Mjölkcentralen, which started as a small dairy in 1884, rose to become an economic association of farmers and a leading producer of dairy products in Sweden. (Image: unknown author via Wikimedia Commons CC BY 4.0)

A third factor in their success came as a blessing in disguise. Firm in their beliefs about the environmental superiority of their product, Oatly tried educating the public about their chief competitor—milk. Sweden’s Dairy Association sued the company for discrediting milk, and won. True to their honest and upright image, Oatly published the whole lawsuit on their website so people could come to their own conclusions. 

“We had no idea what public opinion would be,” Schoolcraft confessed, “but it quickly became a David versus Goliath situation where thousands of people began to support us because they could see it was a bully tactic. We then took a full page ad out in the morning papers that explained that we had been sued and why and suddenly the milk vs oat war is making headline news. We went from niche to mainstream in part because of that lawsuit so in one sense we were quite fortunate.”

Taking advantage of the product’s remarkable compatibility with coffee, Oatly’s global marketing strategy was linked with baristas and cafes, introducing the product to coffee drinkers around the world, and by golly, they liked it.

Exactly how good is Oatly – ethically and epicureally?

Compared with the production of cow’s milk, oat milk is said to produce 73 percent less CO2. Critics counter that the carbon cost of shipping overseas should be factored in; but as of last year, Oatly had four manufacturing facilities around the world, with three more in progress. 

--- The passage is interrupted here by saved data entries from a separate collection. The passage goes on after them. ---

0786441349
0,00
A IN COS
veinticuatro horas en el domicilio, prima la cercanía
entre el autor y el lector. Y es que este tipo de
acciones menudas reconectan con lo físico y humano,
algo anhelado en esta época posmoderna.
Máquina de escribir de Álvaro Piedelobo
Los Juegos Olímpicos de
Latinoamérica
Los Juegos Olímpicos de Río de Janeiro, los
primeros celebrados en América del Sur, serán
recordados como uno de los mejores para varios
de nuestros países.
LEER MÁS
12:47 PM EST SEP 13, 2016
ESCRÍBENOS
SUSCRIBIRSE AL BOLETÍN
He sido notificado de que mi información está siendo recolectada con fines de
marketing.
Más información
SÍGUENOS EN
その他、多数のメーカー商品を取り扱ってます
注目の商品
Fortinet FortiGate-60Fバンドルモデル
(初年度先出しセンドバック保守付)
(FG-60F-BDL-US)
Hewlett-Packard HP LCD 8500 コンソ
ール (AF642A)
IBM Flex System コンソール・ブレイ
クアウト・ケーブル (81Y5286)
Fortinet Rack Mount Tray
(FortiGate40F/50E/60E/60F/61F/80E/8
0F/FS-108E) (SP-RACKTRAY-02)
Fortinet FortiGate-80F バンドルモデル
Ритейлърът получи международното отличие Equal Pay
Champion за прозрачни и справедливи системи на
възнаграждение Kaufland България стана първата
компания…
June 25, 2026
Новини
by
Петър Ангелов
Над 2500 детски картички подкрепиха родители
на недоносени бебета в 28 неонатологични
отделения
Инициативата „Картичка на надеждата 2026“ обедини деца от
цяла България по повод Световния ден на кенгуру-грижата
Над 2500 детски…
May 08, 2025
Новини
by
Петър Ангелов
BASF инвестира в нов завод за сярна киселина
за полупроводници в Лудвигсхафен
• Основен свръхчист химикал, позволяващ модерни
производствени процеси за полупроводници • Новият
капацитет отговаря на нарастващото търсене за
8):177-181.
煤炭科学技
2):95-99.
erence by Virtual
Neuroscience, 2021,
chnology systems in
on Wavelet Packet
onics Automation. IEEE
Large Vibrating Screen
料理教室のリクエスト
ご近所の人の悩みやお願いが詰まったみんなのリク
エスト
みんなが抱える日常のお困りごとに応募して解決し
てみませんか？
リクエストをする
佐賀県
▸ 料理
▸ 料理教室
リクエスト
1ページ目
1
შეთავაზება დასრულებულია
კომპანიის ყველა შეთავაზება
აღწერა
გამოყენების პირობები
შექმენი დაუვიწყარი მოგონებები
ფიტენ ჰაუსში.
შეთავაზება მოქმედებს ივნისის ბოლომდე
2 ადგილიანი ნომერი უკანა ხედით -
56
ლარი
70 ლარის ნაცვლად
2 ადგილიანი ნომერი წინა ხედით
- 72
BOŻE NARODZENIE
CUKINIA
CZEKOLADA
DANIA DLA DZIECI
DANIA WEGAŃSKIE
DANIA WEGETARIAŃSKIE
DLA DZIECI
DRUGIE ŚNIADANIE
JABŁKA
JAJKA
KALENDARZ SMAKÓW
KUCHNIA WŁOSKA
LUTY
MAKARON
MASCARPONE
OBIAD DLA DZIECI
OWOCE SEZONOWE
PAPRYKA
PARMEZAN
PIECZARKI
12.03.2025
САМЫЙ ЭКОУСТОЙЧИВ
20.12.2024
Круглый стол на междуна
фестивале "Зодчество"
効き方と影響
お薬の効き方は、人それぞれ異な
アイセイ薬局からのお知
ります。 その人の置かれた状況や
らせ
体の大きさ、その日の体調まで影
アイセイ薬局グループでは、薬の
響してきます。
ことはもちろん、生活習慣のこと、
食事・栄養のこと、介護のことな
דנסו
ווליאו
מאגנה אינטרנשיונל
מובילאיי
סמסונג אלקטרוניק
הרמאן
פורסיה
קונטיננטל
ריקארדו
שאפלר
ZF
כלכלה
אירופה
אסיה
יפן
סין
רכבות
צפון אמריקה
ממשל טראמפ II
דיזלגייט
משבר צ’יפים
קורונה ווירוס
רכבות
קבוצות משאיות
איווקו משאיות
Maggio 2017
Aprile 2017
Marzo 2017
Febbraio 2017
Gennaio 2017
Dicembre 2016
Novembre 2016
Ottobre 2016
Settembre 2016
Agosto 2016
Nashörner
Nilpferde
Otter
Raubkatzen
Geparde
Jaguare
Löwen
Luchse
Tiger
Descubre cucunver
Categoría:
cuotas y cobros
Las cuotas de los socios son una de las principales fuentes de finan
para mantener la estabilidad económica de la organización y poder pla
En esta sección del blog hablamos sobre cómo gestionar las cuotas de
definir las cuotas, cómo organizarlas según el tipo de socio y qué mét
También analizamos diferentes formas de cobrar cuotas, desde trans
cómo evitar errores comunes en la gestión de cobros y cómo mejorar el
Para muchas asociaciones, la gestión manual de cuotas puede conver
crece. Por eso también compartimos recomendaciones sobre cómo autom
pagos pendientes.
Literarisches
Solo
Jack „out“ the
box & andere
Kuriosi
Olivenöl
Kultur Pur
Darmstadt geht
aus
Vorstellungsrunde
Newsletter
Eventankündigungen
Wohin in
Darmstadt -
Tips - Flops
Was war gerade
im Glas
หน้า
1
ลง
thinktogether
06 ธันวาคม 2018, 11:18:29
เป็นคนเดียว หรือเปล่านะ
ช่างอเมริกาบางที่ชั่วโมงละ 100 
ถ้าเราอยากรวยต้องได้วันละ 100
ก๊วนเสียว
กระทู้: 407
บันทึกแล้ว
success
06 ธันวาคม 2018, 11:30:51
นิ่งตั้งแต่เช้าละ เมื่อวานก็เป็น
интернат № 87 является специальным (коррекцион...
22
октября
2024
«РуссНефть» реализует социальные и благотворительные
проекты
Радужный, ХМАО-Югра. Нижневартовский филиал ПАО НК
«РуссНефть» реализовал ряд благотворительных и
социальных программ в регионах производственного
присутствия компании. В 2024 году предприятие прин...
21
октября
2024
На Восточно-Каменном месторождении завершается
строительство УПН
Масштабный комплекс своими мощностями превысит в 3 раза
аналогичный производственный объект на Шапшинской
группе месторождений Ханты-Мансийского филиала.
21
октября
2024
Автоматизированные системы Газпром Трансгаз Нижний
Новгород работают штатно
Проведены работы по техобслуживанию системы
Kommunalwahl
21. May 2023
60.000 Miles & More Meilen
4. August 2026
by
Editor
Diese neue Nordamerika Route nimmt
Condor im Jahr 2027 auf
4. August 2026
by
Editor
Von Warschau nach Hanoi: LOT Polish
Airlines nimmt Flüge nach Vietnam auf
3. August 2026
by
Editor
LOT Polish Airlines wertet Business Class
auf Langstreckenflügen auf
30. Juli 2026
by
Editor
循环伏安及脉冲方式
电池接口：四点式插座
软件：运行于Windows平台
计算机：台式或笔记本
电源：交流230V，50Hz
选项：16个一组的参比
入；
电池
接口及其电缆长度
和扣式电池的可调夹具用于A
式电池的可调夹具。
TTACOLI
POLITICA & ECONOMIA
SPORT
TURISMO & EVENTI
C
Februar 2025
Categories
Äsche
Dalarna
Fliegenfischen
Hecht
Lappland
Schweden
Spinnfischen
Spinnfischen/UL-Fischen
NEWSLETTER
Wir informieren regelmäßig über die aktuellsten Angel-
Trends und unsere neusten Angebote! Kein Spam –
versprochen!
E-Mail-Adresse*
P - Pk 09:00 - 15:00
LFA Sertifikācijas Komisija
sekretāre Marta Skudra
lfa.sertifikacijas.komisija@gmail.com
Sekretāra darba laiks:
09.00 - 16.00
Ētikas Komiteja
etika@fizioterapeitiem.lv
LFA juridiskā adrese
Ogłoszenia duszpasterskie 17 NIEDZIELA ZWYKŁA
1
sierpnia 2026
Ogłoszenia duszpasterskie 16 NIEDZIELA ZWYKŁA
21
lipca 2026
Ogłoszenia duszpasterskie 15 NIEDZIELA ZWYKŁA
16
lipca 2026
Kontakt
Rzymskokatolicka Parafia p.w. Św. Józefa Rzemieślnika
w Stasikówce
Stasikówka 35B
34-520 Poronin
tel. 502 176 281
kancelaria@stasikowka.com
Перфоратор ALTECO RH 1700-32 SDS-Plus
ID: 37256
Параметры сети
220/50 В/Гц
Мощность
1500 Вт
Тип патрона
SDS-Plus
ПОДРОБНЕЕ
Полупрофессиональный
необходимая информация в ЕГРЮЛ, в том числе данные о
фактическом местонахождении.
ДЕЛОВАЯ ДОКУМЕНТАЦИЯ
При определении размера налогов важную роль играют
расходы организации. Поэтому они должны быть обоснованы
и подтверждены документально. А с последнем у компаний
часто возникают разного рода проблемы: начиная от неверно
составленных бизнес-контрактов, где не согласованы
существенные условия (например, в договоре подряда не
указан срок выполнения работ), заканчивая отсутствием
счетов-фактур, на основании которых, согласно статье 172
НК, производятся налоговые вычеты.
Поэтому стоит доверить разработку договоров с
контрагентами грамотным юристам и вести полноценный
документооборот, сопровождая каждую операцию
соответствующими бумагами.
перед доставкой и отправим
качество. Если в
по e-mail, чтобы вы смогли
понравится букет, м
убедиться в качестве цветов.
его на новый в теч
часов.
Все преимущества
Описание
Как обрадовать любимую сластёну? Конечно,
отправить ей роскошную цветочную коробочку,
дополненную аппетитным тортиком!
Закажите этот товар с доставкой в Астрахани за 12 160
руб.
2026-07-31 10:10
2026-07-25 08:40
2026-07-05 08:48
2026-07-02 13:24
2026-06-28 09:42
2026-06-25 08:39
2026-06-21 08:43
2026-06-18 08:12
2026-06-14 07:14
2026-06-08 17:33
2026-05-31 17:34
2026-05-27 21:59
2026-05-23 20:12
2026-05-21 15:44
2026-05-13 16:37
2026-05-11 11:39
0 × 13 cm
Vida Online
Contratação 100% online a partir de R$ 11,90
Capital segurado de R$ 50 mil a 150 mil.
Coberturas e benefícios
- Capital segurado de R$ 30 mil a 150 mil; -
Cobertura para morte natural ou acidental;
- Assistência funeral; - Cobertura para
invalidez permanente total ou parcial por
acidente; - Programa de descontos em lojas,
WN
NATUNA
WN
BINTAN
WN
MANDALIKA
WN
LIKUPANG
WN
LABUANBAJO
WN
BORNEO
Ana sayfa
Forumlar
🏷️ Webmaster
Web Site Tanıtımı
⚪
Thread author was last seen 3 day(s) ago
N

Oats are considered highly sustainable and are grown in many areas of the world as an important rotation crop; as opposed to almonds, which require a ridiculous amount of water—up to five liters per almond; or soy, which has displaced countless forests with its vast monocultures. 

Oats have long been recognized as a “health food.” They are a good source of vitamins, minerals, beta glucan and fiber. In addition they are the only known natural source of avenanthramides, a specific type of antioxidants that may protect against heart disease. Oats are also a good source of protein, with oat milk topping almond milk in protein content. 

A glass of Silk “Oat Yeah” oat milk (“The Plain One”) (left) and a glass of Trader Joe’s non-dairy oat beverage (right) (Image: Mx. Granger via Wikimedia Commons Public Domain)

In a taste test of six different oat milks, oat milk connoisseur and journalist Harling Ross rated Oatly as the best tasting, best textured oat milk by far. 

On the down side, oat milk is higher in carbs than cow’s milk. Although not everyone is carb conscious, this is something to consider. Oatly’s unique enzyme processing technique also produces maltose, a sugar listed at 7 grams per serving, with a glycemic index of 105—literally off the charts.

The creamy consistency of Oatly is due to the added ingredients of rapeseed oil, notorious for trans fats; and dipotassium phosphate, a food additive that is deemed safe by the FDA but was shown in at least one study to be hazardous to the kidneys. 

When questioned about these questionable factors, Oatly provided a convincing response, leaving it, once again, up to the consumer to decide.